[START OF DOCUMENT EXTRACT]
How to measure dataset sufficiency for image classification

This guide provides a beginner friendly how-to guide to anayze an image classification model’s hypothetical performance.

Estimated time to complete: 10 minutes

Relevant ML stages: Model Development

Relevant personas: ML Engineer

What you’ll do

  • Evaluate an image classification model’s performance with the MNIST dataset

  • Define a custom evaluation function with metrics of interest

  • Project the model’s performance over increasing sample sizes

What you’ll learn

  • Learn to evaluate a model’s limits for different metrics with the MNIST dataset

  • Learn to determine how many samples are required to reach specific performance thresholds

Problem Statement

For machine learning tasks, often we would like to evaluate the performance of a model on a small, preliminary dataset. In situations where data collection is expensive, we would like to extrapolate hypothetical performance out to a larger dataset.

DataEval has introduced a method projecting performance via sufficiency curves.

When to use

The Sufficiency class should be used when you would like to extrapolate hypothetical performance. For example, if you have a small dataset, and would like to know if it is worthwhile to collect more data.

What you will need

  1. A particular model architecture.

  2. Metric(s) that we would like to evaluate.

  3. A dataset of interest.
[END OF DOCUMENT EXTRACT]
[START OF SUPPLIED ENTRIES]
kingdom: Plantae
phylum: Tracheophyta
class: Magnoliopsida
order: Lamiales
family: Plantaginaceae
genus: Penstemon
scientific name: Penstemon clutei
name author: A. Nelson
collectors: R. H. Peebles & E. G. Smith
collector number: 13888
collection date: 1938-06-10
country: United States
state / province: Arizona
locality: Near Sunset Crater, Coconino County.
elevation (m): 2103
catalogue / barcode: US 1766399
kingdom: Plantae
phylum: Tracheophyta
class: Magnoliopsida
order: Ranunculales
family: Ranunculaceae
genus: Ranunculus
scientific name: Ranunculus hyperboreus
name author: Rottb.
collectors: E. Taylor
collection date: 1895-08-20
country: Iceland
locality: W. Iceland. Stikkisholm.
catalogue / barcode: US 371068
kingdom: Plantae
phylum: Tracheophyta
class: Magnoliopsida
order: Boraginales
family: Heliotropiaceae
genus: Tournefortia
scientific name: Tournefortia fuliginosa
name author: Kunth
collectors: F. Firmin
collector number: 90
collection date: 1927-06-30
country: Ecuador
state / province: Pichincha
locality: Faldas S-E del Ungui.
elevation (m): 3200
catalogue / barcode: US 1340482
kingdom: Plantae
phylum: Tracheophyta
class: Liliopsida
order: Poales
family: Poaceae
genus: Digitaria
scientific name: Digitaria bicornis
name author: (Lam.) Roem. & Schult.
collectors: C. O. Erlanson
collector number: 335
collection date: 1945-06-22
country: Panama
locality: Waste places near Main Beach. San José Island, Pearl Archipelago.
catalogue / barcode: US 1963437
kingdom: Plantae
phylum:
[END OF SUPPLIED ENTRIES]
= REQUIREMENTS =
According to the dataset sufficiency guide, which class should be used to extrapolate hypothetical performance?

= COMPLETE OUTPUT =
The Sufficiency class.